READ MORE: Iain Macwhirter: The left know that nationalising energy firms would be nigh impossible
CAS chief executive Derek Mitchell said: “What we are seeing is frankly frightening. More than one in every 10 people seeking help with an energy issue also requires help with food insecurity.
“Let’s be absolutely clear what that means – some people face the prospect of freezing or starving this winter.
“This crisis is affecting everyone, but some people are especially at risk – our data shows higher demand for advice from council tenants, those out of work and those unable to work.
"That to me suggests broad support alone will not be enough – there needs to be targeted help for the vulnerable.
“We are seeing these issues before a toxic cocktail this winter
of soaring energy bills, growing inflation and higher interest rates.
“People are hanging on by their finger tips and it’s the summer.
How are they expected to cope when the temperature drops and bills rise?”.
Scottish tourism bosses said that over the last couple of weeks, warnings about the impacts of the cost-of-living crisis on businesses has become clear, with visitors staying away during the summer and costs for traders soaring.
Inflation has now soared to a 40-year high of 10.1%, adding further squeeze to Scotland’s tourism sector, which had been hoping to enjoy its first full summer season after pandemic restrictions.
Fiona Campbell, chief executive of the Association of Scotland’s Self Caterers, told The Herald it was the “most significant challenge” for the tourism sector as a whole.
She said:“The market is down in terms of numbers of visitors and there has been a fall in family visits and onward spend across the sector. This illustrates a fall in consumer confidence.
“Cost of utilities are also a significant concern, as is the increase in interest rates. Combined, this represents an irresistible force in making business conditions more challenging, and the ability to deliver a profit less possible.
“This is exacerbated by the huge challenges that businesses have faced over the last two years. At best, it will drive a lack of investment, at worst, business closures.”
READ MORE: Boris Johnson rejects plan for cost-of-living emergency budget
The Scottish Government has set up a new tourism industry leadership group to help the sector continue its recovery, with SNP Tourism Minister Ivan McKee pointing to “different challenges impacting the sector”, including the cost-of-living crisis and Brexit.
The group, chaired by Mr McKee, will also help to deliver the national tourism strategy, Scotland Outlook 2030, by attempting to grow the value and enhance the benefits of tourism across the country.
Pointing to the self-catering sector, Ms Campbell said the introduction of the Scottish Government’s crackdown on Airbnb-style short-term lets remains “the biggest threat” to smaller businesses.
She also claimed councils were “pushing the boundaries” of the legislation and warned some local authorities will struggle to implement the scheme before October, when it begins to roll out.
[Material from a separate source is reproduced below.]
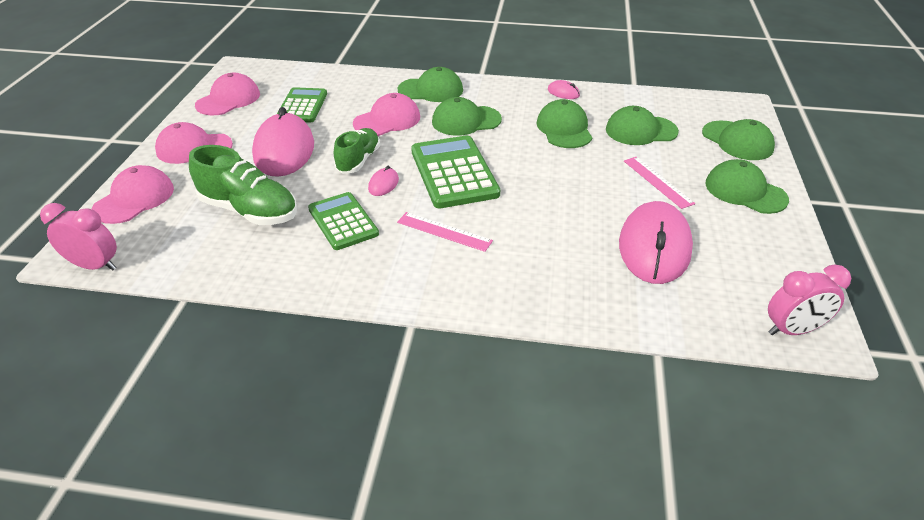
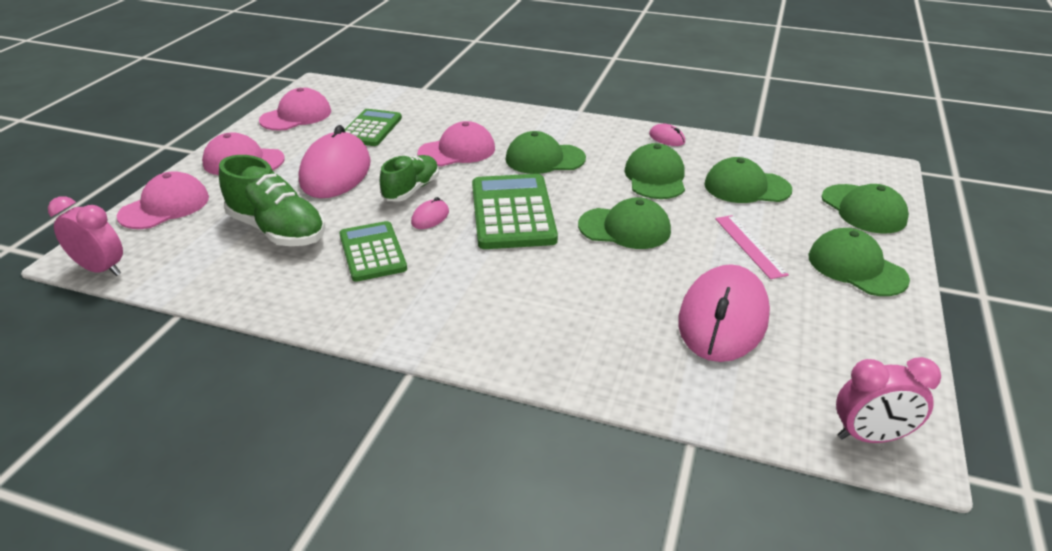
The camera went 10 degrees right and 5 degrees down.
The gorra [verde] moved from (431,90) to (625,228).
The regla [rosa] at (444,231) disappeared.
Under the plans, local authorities will be required to establish
a short-term lets licensing scheme by October 1 and existing hosts and operators will have until April 1, 2023 to apply for a licence.
Councils have also been given the power to introduce a shot-term lets control area, although SNP ministers will be able to veto any plans from local authorities.
Ms Campbell said: “It is clear local authorities are going beyond the Government’s policy intention and pushing the boundaries set by their guidance.
“Around half of councils have launched public consultations into their proposed licensing system, enabling stakeholders to comment on their draft policy statements and additional conditions.
“With many draft policies not going before committee before the mid or end of September, local authorities will barely have time to implement the schemes by October 1, and operators will be unaware of the reality of the financial and administrative challenges that face them until the very last minute.
“This is an untenable situation for small businesses.”
The Scottish Government has insisted the plans to regulate
short-term lets are proportionate and up for individual councils to shape.